The mountainous height of inflation was in October 2022 when the rate hit 11.1%. The rate then fell, but there was an uptick in the late summer of 2025, reaching 3.8%.

A line chart titled 'UK inflation falls to 3.2% in November', showing the UK Consumer Prices Index annual inflation rate, from January 2020 to November 2025. In the year to January 2020, inflation was 1.8%. It then fell close to 0% in late-2020 before rising sharply, hitting a high of 11.1% in October 2022. It then fell to a low of 1.7% in September 2024 before rising again. In the year to November 2025, prices rose 3.2%, down from 3.6% the previous month.

And it was the price of food - an essential for consumers - driving November's drop in inflation.

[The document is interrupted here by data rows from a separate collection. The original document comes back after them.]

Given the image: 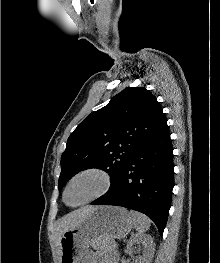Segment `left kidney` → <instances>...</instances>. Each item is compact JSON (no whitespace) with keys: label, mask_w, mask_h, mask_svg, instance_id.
<instances>
[{"label":"left kidney","mask_w":220,"mask_h":263,"mask_svg":"<svg viewBox=\"0 0 220 263\" xmlns=\"http://www.w3.org/2000/svg\"><path fill=\"white\" fill-rule=\"evenodd\" d=\"M134 244H142L144 247L143 255L138 257L136 263H150L155 251V243L149 234H135L127 244L126 252H131Z\"/></svg>","instance_id":"obj_1"}]
</instances>
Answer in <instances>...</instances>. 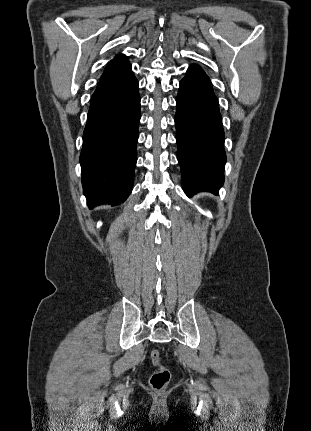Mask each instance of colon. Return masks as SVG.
<instances>
[{"instance_id": "colon-1", "label": "colon", "mask_w": 311, "mask_h": 431, "mask_svg": "<svg viewBox=\"0 0 311 431\" xmlns=\"http://www.w3.org/2000/svg\"><path fill=\"white\" fill-rule=\"evenodd\" d=\"M150 357L153 365L157 367V370L150 377V386L156 391H163L170 381L171 373L168 368L162 365L160 353L157 349L151 351Z\"/></svg>"}]
</instances>
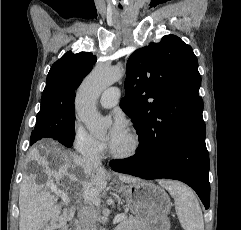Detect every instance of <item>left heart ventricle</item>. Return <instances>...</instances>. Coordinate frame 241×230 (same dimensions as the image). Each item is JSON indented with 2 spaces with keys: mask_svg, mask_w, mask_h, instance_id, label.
<instances>
[{
  "mask_svg": "<svg viewBox=\"0 0 241 230\" xmlns=\"http://www.w3.org/2000/svg\"><path fill=\"white\" fill-rule=\"evenodd\" d=\"M129 146H130V138L127 133L126 136L112 150H114L116 152H123V151L127 150L129 148Z\"/></svg>",
  "mask_w": 241,
  "mask_h": 230,
  "instance_id": "b2bd125f",
  "label": "left heart ventricle"
}]
</instances>
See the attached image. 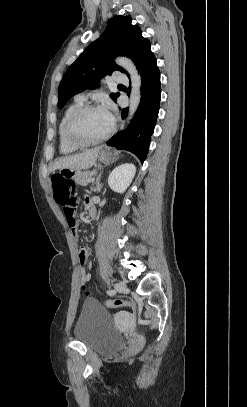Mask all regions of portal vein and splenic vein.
Segmentation results:
<instances>
[{"label": "portal vein and splenic vein", "mask_w": 247, "mask_h": 407, "mask_svg": "<svg viewBox=\"0 0 247 407\" xmlns=\"http://www.w3.org/2000/svg\"><path fill=\"white\" fill-rule=\"evenodd\" d=\"M94 180H95V178H90L88 181L93 182Z\"/></svg>", "instance_id": "18ae733b"}]
</instances>
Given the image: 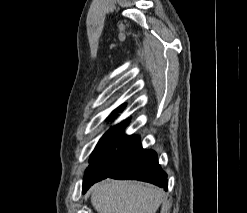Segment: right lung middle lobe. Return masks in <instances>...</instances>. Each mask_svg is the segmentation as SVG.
I'll return each mask as SVG.
<instances>
[{"label":"right lung middle lobe","instance_id":"1","mask_svg":"<svg viewBox=\"0 0 247 213\" xmlns=\"http://www.w3.org/2000/svg\"><path fill=\"white\" fill-rule=\"evenodd\" d=\"M121 111V110H118ZM117 117L116 114L111 115L109 117V120H113ZM127 120L121 122L120 124L110 128L100 139L98 142L95 150L93 151V154L90 158V165L85 171V178L83 180V183L86 184L92 179H94L98 173V166L101 160H103L114 148L116 145L119 137L123 133V129L127 125Z\"/></svg>","mask_w":247,"mask_h":213}]
</instances>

Food and non-alcoholic drinks rose by 4.2% in the year to November, compared to 4.9% in October. Alcohol and tobacco were up 4% compared to 5.9% in October.

Moving in the opposite direction to chocolate, and beef and veal (which rose by nearly 28% in a year), were olive oil (down 16%) as well as drops in price for flours, pasta and sugar.

Importantly, food is essential spending. When the price rises slow, this is much better news for those on lower incomes who see a bigger proportion of their income spent on things that it is impossible to do without.

Sarah Coles, head of personal finance at investment firm Hargreaves Lansdown, said this was also helpign the overall inflation rate drop faster than expected: "It has been following the path the Bank of England had forecast - peaking in September and gradually moving south."

Will the good news last?

The reasons for slowing price riese are often specific to individual items.

For example, the drop in the price of olive oil is primarily the result of a recovery in harvests after some particularly bad years of heatwaves and drought in Greece and Turkey.

Clothing and footwear prices fell by 0.6% in the year to November compared to a rise of 0.3% in October.

This has been linked to shops bringing forward Black Friday discounts due to weak sales as shoppers struggle with the cost of living pressures.

Lucy Fairs smiling at the club

Lucy says home bakers are making the most of what they have

Consumers, too, have changed their habits owing to the financial climate of recent years.

Lucy Fairs, who helps run a cake-sharing social club, called Band of Bakers in Camberwell, London, said that, over the last five years, they had started using what they already had in their cupboards, rather than buying extra special ingredients.

Costa Christou smiling in a Christmas jumper.

Costa Christou says he chooses recipes carefully

"When I chose a recipe for today, I thought of the theme - but, more so, I thought of what I already had in my pantry," said club member Costa Christou.

Impact on borrowing and saving

The rising cost of goods and services has an impact on the money you save or earn. Inflation erodes the spending power of money you've got saved and - unless you get a pay rise - of your salary.

Analysts say the latest inflation data strengthens the likelihood of a cut in interest rates by the Bank of England's Monetary Policy Committee on Thursday.

That should make it cheaper for consumers to borrow money, but bring lower returns for savers.

"Lower inflation is good news for household budgets, but it is a different story for savers," said Sally Conway, savings commentator at Shawbrook Bank.

"Some savings will inevitably take a hit over Christmas. The key is what happens next. Once the dust settles, it's worth checking whether remaining cash is working hard enough."

Policymakers are trying to encourage more people to invest their money in stocks and shares - which they say is likely to bring higher returns over time than cash savings.

It is why the Financial Conduct Authority has given the go-ahead for targeted support - a scheme that, for the first time, allows banks and financial firms to give suggestions about where to invest your money.